High interest rates have been a primary culprit for the dealmaking slump in the last two years, but bankers and politicians have also pointed the finger at Federal Trade Commission chair Lina Khan. Celebrated by progressives like Bernie Sanders and Alexandria Ocasio-Cortez for challenging corporate monopolies, Khan has been vilified by conservatives for scuttling deals and overseeing lengthy reviews.

SEC chair Gary Gensler, nominated by Joe Biden in 2021, is another target of Trump’s ire. The SEC has adopted dozens of new rules under Gensler’s leadership on topics like ESG reporting requirements and stricter SPAC disclosures for sponsor compensation and conflicts of interest. Trump’s vow to fire him was also applauded by crypto evangelists, as Gensler has taken a hard line on digital assets, including lawsuits against exchanges Coinbase and Kraken.

“We may see a stricter adherence to the generally recognized timelines for SEC registration statement review, which had for many years generally been up to 28 days for a first filing review and two weeks or less for subsequent filings,” says Christian Nagler, capital markets partner at Kirkland & Ellis. “Over the last few years those time periods at times have become longer.”

As for the IPO market, which has also slowed since 2021, Nagler notes that the number of IPOs has increased in the last four years immediately following a presidential election year regardless of who wins, and the market appears to expect more of the same next year.

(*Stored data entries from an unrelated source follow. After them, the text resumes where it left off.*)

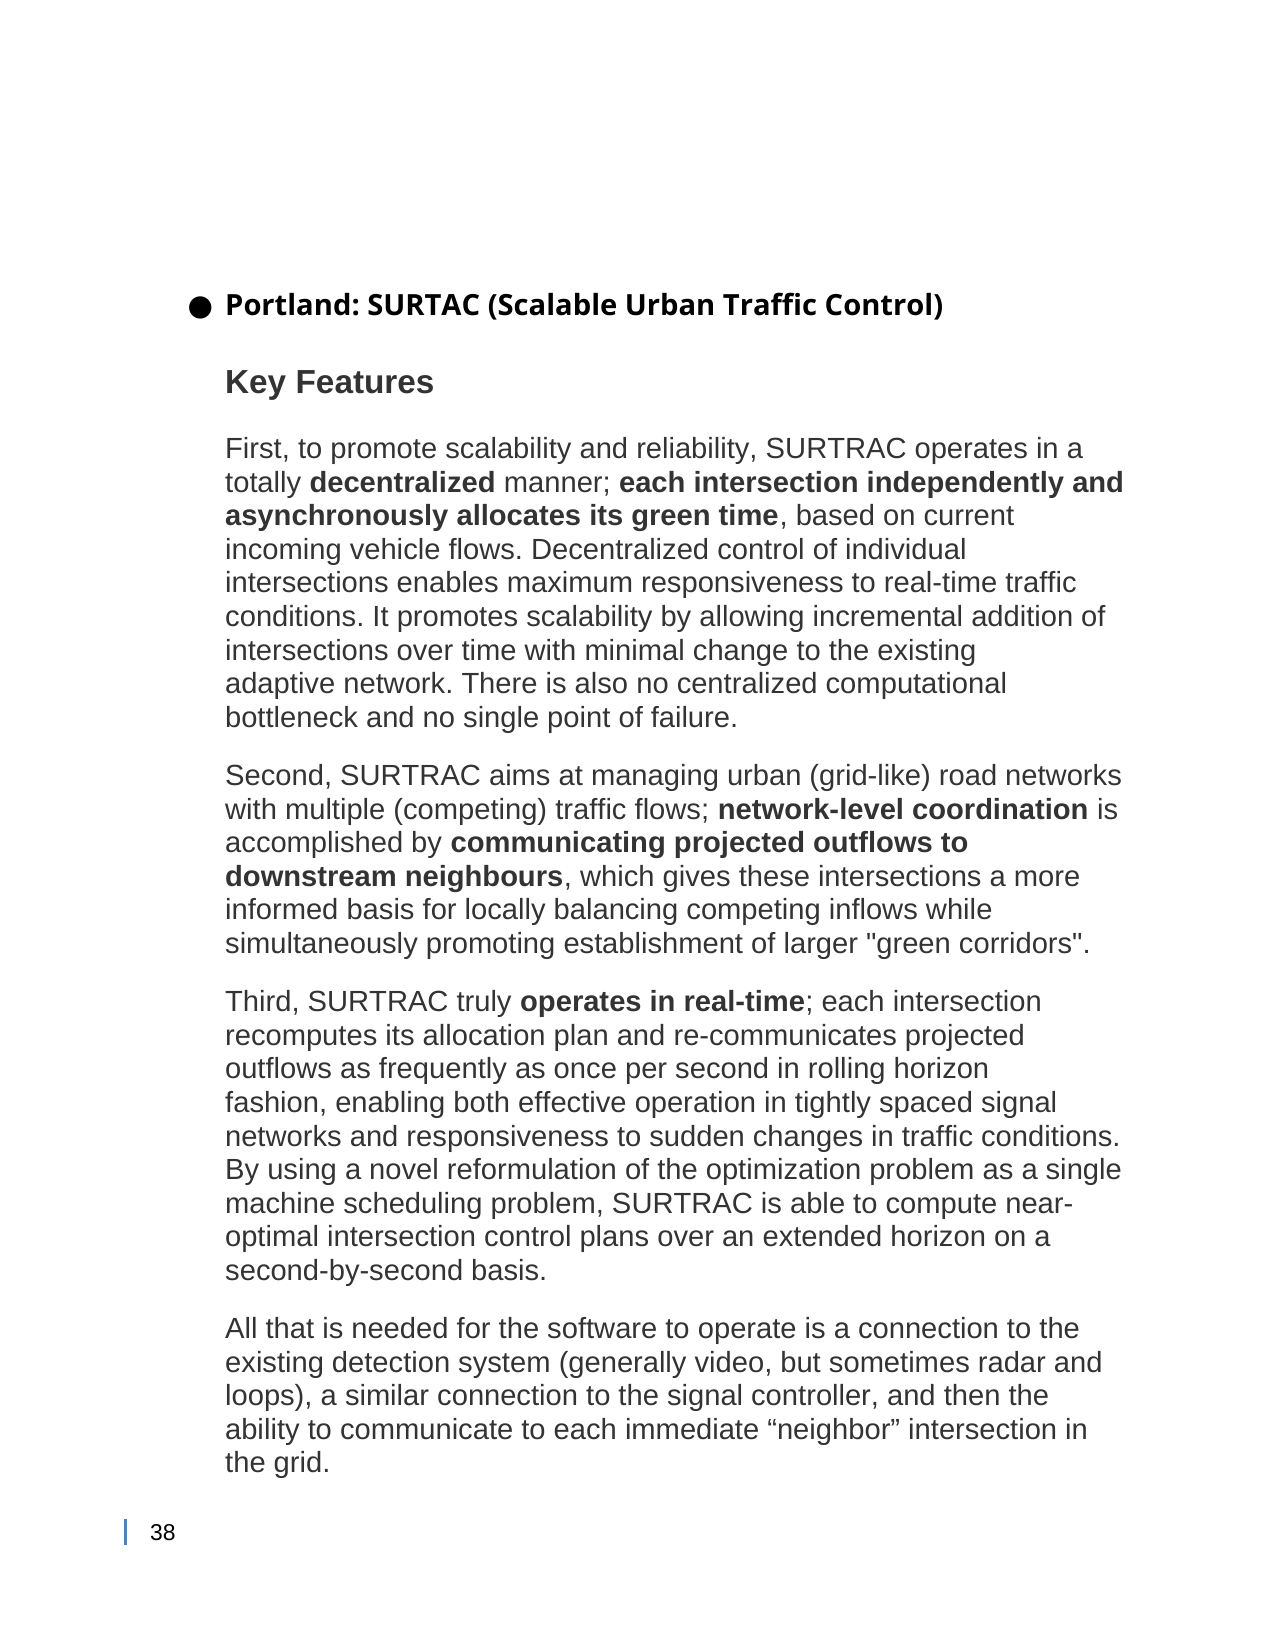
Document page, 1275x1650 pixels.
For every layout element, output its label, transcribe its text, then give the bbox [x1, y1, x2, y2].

text Key Features [225, 362, 1125, 401]
text intersections enables maximum responsiveness to real-time traffic conditions. It promotes scalability by allowing incremental addition of intersections over time with minimal change to the existing [225, 566, 1125, 666]
text First, to promote scalability and reliability, SURTRAC operates in a totally decentralized manner; each intersection independently and asynchronously allocates its green time, based on current incoming vehicle flows. Decentralized control of individual [225, 431, 1125, 566]
text fashion, enabling both effective operation in tightly spaced signal networks and responsiveness to sudden changes in traffic conditions. [225, 1085, 1125, 1152]
text By using a novel reformulation of the optimization problem as a single machine scheduling problem, SURTRAC is able to compute near-optimal intersection control plans over an extended horizon on a second-by-second basis. [225, 1152, 1125, 1286]
text All that is needed for the software to operate is a connection to the existing detection system (generally video, but sometimes radar and loops), a similar connection to the signal controller, and then the ability to communicate to each immediate “neighbor” intersection in the grid. [225, 1311, 1125, 1479]
text Third, SURTRAC truly operates in real-time; each intersection recomputes its allocation plan and re-communicates projected outflows as frequently as once per second in rolling horizon [225, 984, 1125, 1085]
text adaptive network. There is also no centralized computational bottleneck and no single point of failure. [225, 666, 1125, 733]
subtitle Portland: SURTAC (Scalable Urban Traffic Control) [187, 284, 1125, 324]
text Second, SURTRAC aims at managing urban (grid-like) road networks with multiple (competing) traffic flows; network-level coordination is accomplished by communicating projected outflows to downstream neighbours, which gives these intersections a more informed basis for locally balancing competing inflows while simultaneously promoting establishment of larger "green corridors". [225, 758, 1125, 959]
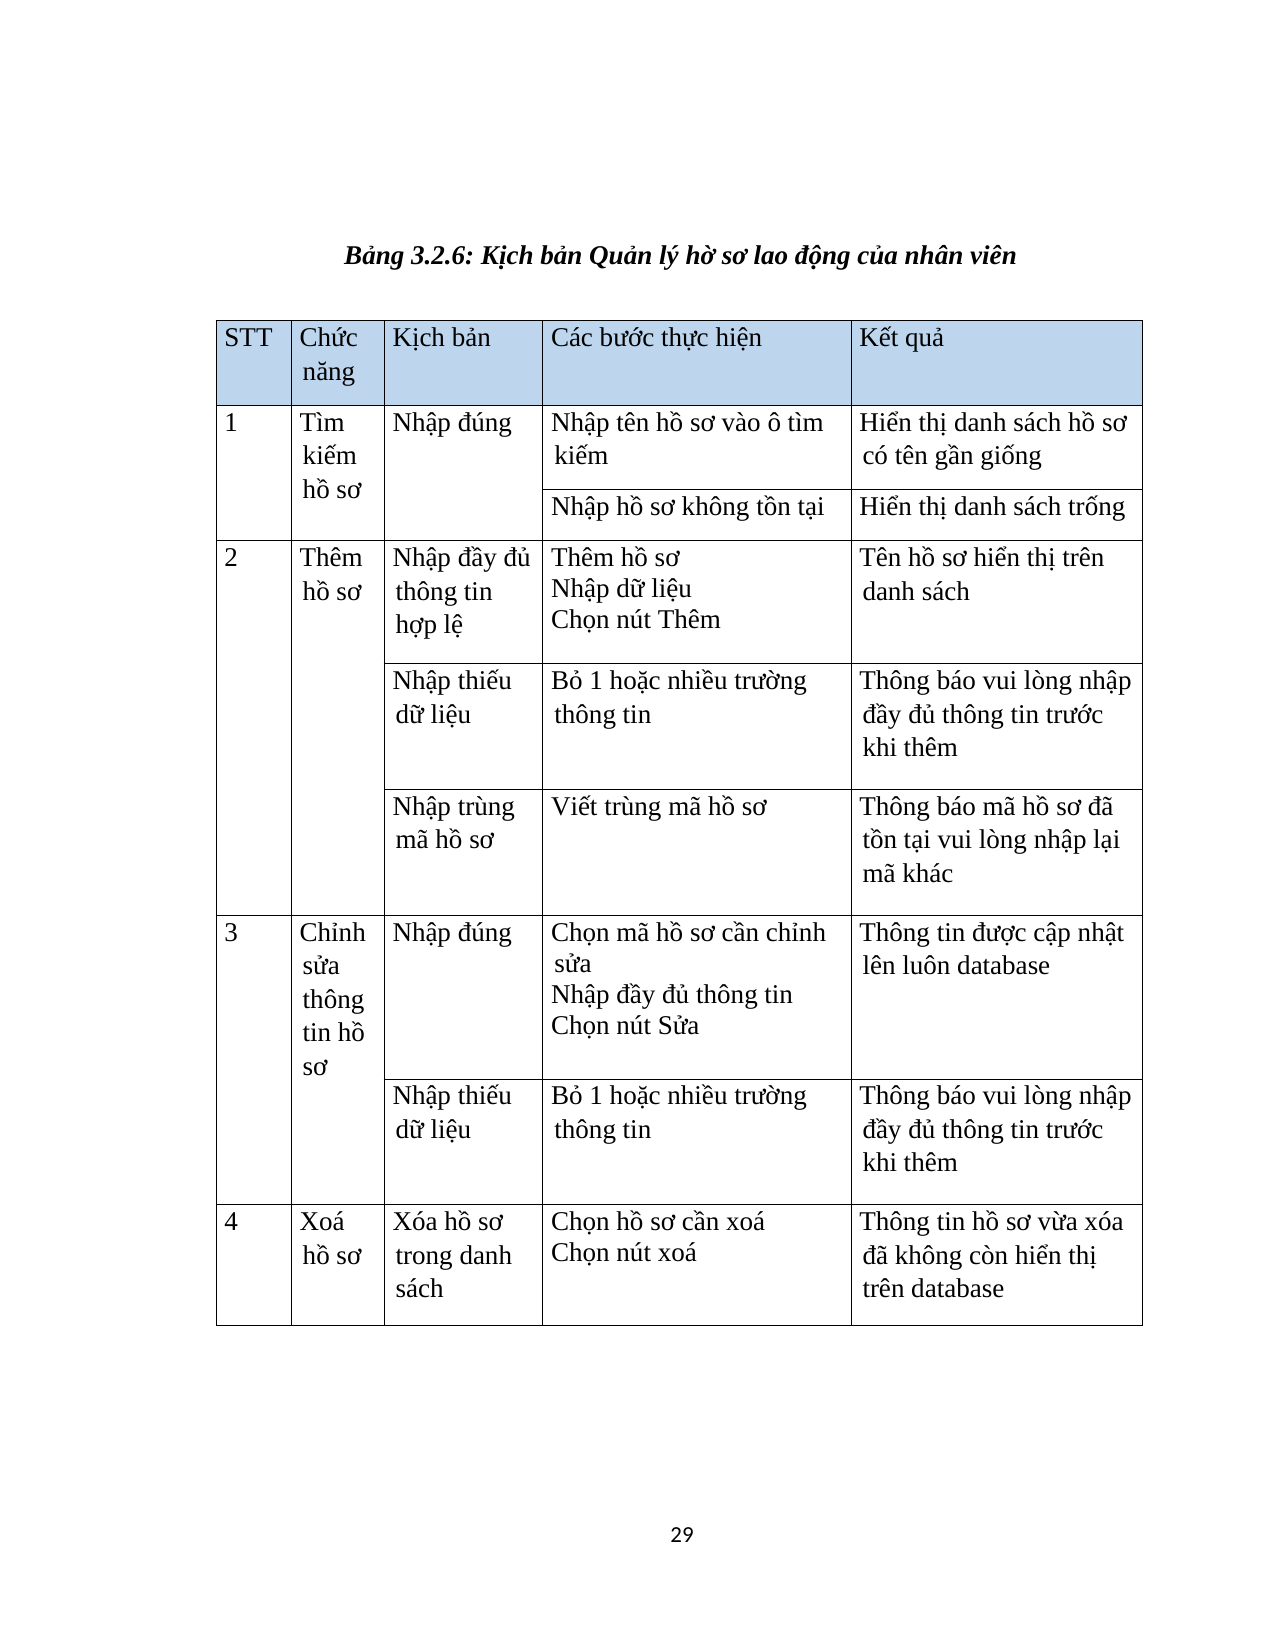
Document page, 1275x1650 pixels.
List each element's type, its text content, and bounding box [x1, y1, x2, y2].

table_cell Bỏ 1 hoặc nhiều trường thông tin [543, 664, 851, 789]
table_cell 1 [217, 406, 291, 540]
table_cell 3 [217, 916, 291, 1204]
table_header Kịch bản [385, 321, 542, 405]
table_cell Thông tin được cập nhật lên luôn database [852, 916, 1142, 1078]
table_cell Chọn mã hồ sơ cần chỉnh sửa Nhập đầy đủ thông tin Chọn nút Sửa [543, 916, 851, 1078]
table_cell Bỏ 1 hoặc nhiều trường thông tin [543, 1080, 851, 1204]
table_cell Nhập tên hồ sơ vào ô tìm kiếm [543, 406, 851, 489]
table_cell Xoá hồ sơ [292, 1205, 384, 1325]
table_cell Tên hồ sơ hiển thị trên danh sách [852, 541, 1142, 663]
table_cell 2 [217, 541, 291, 915]
table_header Kết quả [852, 321, 1142, 405]
table_cell 4 [217, 1205, 291, 1325]
text Bảng 3.2.6: Kịch bản Quản lý hờ sơ lao động của nhân viên [207, 239, 1157, 271]
table_cell Thêm hồ sơ Nhập dữ liệu Chọn nút Thêm [543, 541, 851, 663]
table_cell Chọn hồ sơ cần xoá Chọn nút xoá [543, 1205, 851, 1325]
table_cell Nhập thiếu dữ liệu [385, 1080, 542, 1204]
table_cell Nhập đúng [385, 916, 542, 1078]
table_cell Thông báo mã hồ sơ đã tồn tại vui lòng nhập lại mã khác [852, 790, 1142, 915]
table_cell Nhập đúng [385, 406, 542, 540]
table_cell Thông báo vui lòng nhập đầy đủ thông tin trước khi thêm [852, 664, 1142, 789]
table_header Chức năng [292, 321, 384, 405]
table_cell Thông tin hồ sơ vừa xóa đã không còn hiển thị trên database [852, 1205, 1142, 1325]
table_cell Nhập thiếu dữ liệu [385, 664, 542, 789]
table_cell Nhập trùng mã hồ sơ [385, 790, 542, 915]
table_header STT [217, 321, 291, 405]
table_cell Hiển thị danh sách hồ sơ có tên gần giống [852, 406, 1142, 489]
table_cell Hiển thị danh sách trống [852, 490, 1142, 540]
table_cell Nhập hồ sơ không tồn tại [543, 490, 851, 540]
table_cell Chỉnh sửa thông tin hồ sơ [292, 916, 384, 1204]
table_cell Thông báo vui lòng nhập đầy đủ thông tin trước khi thêm [852, 1080, 1142, 1204]
table_cell Thêm hồ sơ [292, 541, 384, 915]
table_cell Xóa hồ sơ trong danh sách [385, 1205, 542, 1325]
table_header Các bước thực hiện [543, 321, 851, 405]
table_cell Tìm kiếm hồ sơ [292, 406, 384, 540]
table_cell Nhập đầy đủ thông tin hợp lệ [385, 541, 542, 663]
table_cell Viết trùng mã hồ sơ [543, 790, 851, 915]
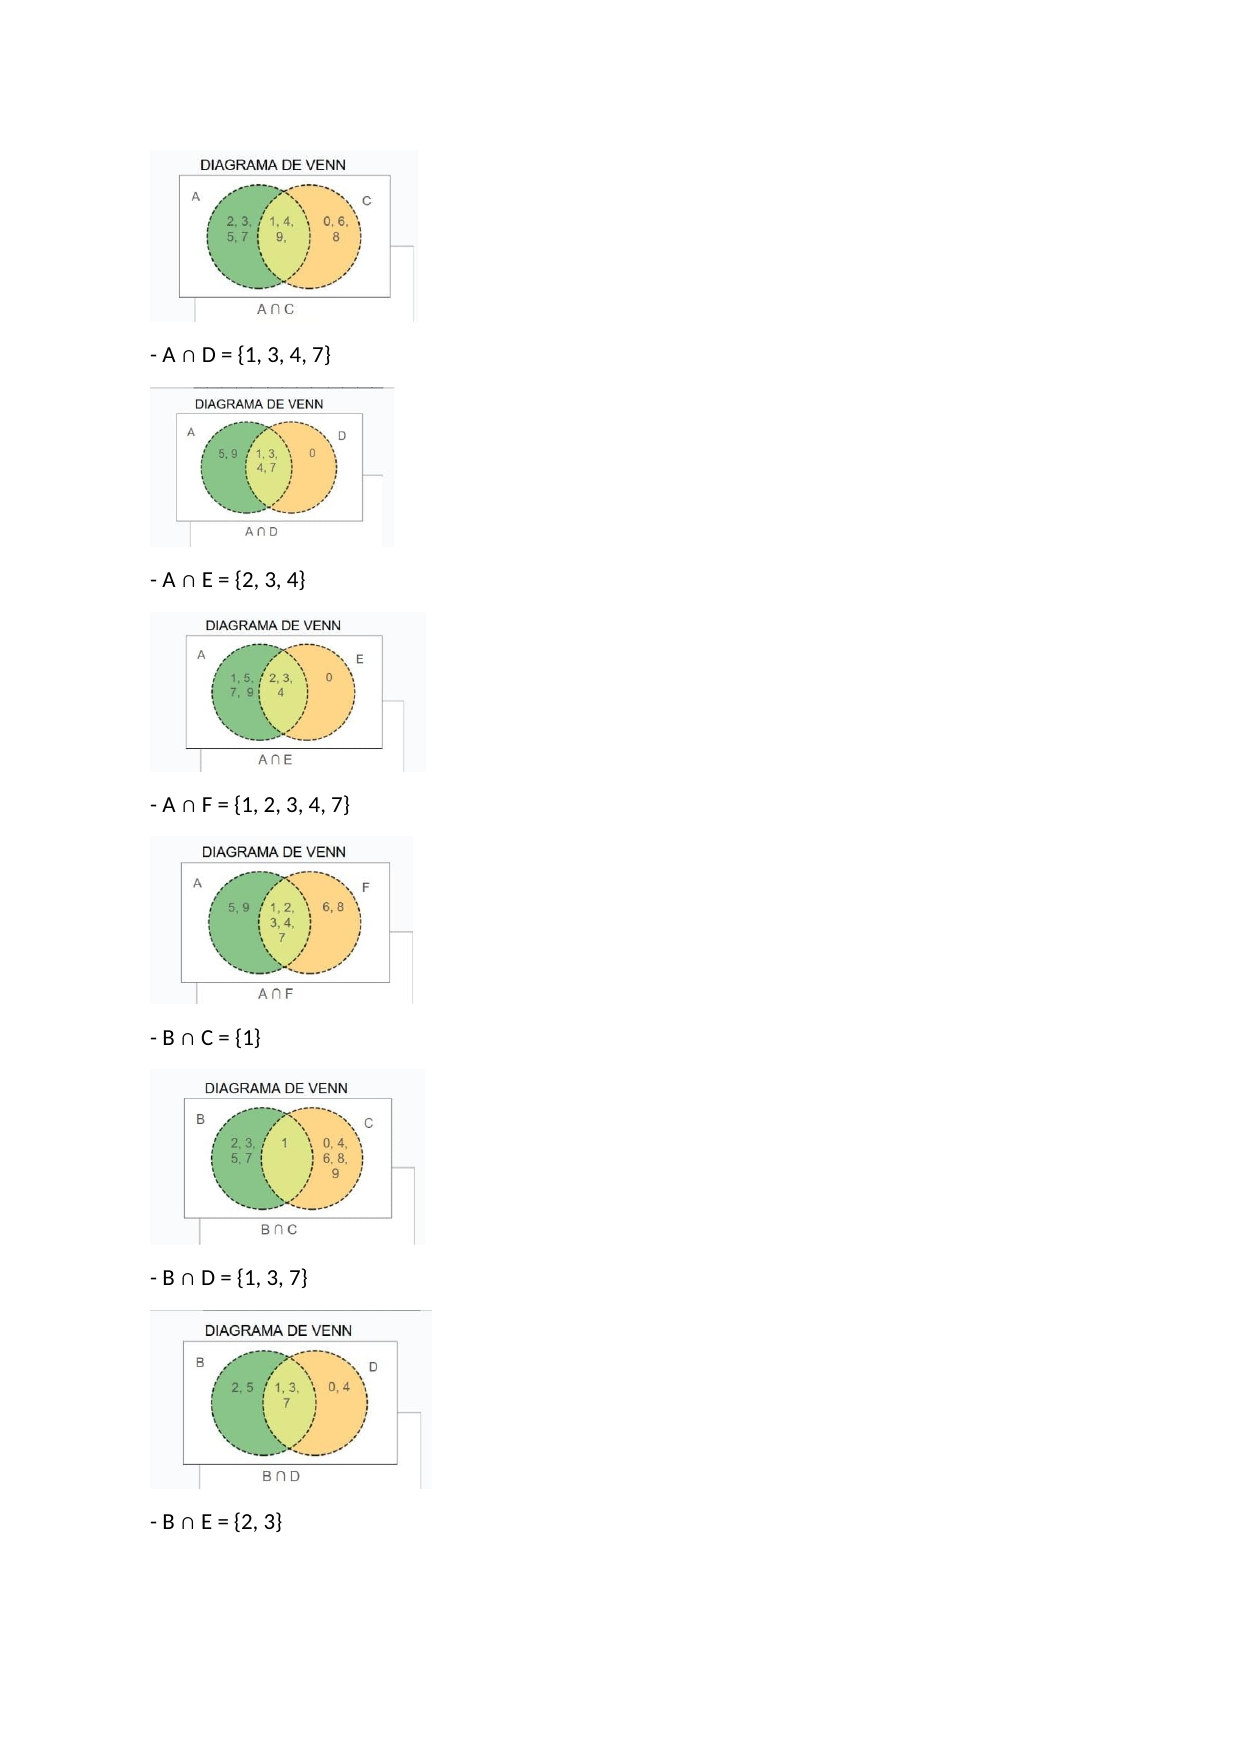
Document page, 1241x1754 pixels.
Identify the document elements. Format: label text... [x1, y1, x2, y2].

text - B ∩ D = {1, 3, 7} [150, 1263, 1090, 1291]
picture [150, 387, 395, 547]
picture [150, 612, 426, 772]
picture [150, 836, 414, 1004]
text - A ∩ E = {2, 3, 4} [150, 565, 1090, 593]
picture [150, 150, 419, 322]
text - A ∩ D = {1, 3, 4, 7} [150, 340, 1090, 368]
picture [150, 1310, 433, 1489]
text - B ∩ C = {1} [150, 1023, 1090, 1051]
text - A ∩ F = {1, 2, 3, 4, 7} [150, 790, 1090, 818]
picture [150, 1069, 426, 1245]
text - B ∩ E = {2, 3} [150, 1507, 1090, 1535]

The SPAC market has already started to rebound this year, with 46 IPOs so far in 2024 compared with 31 in all of 2023, according to SPAC Insider data—still a long way from the 613 offerings in 2021 at the height of the SPAC bubble, when many performed poorly. Some of those floundering SPACs are still among the 95 blank-check companies currently searching for acquisition targets.

“Those were 500-year flood numbers, and nobody wants to go back there… anywhere between 80 and 120 [per year] is probably a healthy SPAC market,” says Kristi Marvin, founder and editor of SPAC Insider. “A lot of sponsor teams want to IPO now in anticipation of a better deal-making environment in 2025.”